The FDA has approved nilotinib tablets (Danziten) for patients with newly diagnosed Philadelphia chromosome-positive chronic myeloid leukemia (CML) in chronic phase, as well as those with resistance or intolerance to prior therapy, including imatinib (Gleevec). Developed by Azurity Pharmaceuticals, Inc., this new formulation of nilotinib does not require mealtime restrictions, addressing a significant limitation of the original nilotinib formulation (Tasigna).
The original formulation of nilotinib (Tasigna) has variable bioavailability, which increases when taken with food. This can lead to a significant QT prolongation interval on surface electrocardiogram, potentially causing cardiotoxicity. Consequently, strict fasting was enforced to mitigate this risk.
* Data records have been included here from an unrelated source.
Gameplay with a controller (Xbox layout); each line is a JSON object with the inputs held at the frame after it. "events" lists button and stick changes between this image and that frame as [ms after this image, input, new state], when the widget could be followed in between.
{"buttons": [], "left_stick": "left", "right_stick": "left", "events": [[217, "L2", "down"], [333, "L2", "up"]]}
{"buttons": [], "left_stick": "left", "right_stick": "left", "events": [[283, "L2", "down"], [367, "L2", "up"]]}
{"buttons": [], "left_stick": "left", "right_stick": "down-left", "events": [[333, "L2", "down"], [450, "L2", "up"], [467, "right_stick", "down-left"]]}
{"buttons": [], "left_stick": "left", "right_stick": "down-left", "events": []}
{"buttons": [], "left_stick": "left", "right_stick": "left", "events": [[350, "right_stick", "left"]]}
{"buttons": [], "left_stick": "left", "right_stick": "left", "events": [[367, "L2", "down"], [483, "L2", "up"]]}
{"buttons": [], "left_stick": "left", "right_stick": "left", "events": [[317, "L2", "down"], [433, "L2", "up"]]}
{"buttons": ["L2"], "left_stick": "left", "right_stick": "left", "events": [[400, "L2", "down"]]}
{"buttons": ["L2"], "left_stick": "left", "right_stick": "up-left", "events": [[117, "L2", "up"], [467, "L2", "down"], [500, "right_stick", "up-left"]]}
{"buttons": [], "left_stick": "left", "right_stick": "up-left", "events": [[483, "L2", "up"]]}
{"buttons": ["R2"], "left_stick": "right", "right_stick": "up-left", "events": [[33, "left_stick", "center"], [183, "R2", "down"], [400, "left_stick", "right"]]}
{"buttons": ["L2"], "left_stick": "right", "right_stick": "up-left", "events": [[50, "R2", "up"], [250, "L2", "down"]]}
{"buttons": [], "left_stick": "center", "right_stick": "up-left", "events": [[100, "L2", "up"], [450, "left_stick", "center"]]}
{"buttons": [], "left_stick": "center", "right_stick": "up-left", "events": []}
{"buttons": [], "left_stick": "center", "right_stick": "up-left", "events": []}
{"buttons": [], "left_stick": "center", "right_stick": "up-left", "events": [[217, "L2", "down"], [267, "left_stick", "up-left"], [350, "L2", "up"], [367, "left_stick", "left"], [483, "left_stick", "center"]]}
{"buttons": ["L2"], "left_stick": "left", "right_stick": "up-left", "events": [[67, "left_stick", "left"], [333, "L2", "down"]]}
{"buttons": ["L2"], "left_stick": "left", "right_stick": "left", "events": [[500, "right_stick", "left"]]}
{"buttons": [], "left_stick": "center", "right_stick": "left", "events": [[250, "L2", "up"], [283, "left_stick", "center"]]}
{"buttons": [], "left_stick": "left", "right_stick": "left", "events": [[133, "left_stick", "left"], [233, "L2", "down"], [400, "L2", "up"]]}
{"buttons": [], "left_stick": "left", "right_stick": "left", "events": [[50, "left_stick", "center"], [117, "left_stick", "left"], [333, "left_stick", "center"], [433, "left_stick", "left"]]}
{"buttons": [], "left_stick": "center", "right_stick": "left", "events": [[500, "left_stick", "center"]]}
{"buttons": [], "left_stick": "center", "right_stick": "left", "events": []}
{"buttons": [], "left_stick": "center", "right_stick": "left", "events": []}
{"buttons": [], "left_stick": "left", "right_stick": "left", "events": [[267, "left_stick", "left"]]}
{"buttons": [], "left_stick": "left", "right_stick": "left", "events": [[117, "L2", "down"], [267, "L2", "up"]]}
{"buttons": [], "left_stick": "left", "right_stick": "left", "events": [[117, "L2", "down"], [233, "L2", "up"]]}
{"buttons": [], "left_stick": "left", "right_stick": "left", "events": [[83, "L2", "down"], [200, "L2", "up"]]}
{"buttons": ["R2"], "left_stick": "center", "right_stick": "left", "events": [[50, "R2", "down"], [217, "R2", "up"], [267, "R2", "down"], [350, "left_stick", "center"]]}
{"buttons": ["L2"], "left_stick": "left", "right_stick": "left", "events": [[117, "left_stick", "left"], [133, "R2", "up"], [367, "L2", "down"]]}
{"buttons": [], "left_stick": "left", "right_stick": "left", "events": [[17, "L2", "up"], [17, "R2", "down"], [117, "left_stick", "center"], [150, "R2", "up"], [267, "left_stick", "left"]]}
Danziten overcomes this issue, offering equivalent efficacy without the need for fasting.
Clinical Impact and Convenience
Richard Blackburn, chief executive officer of Azurity Pharmaceuticals, Inc, stated that Danziten offers a new nilotinib treatment option with equivalent efficacy to Tasigna, but without the fasting requirements. He emphasized that the boxed warning on the Danziten label does not require patients to take their medication in a fasted state, liberating patients with CML from mealtime restrictions.
This approval marks a significant advancement in CML treatment, enhancing patient convenience and potentially improving adherence to therapy. The elimination of mealtime restrictions can positively impact patients' quality of life, making it easier to manage their medication schedule alongside their daily routines.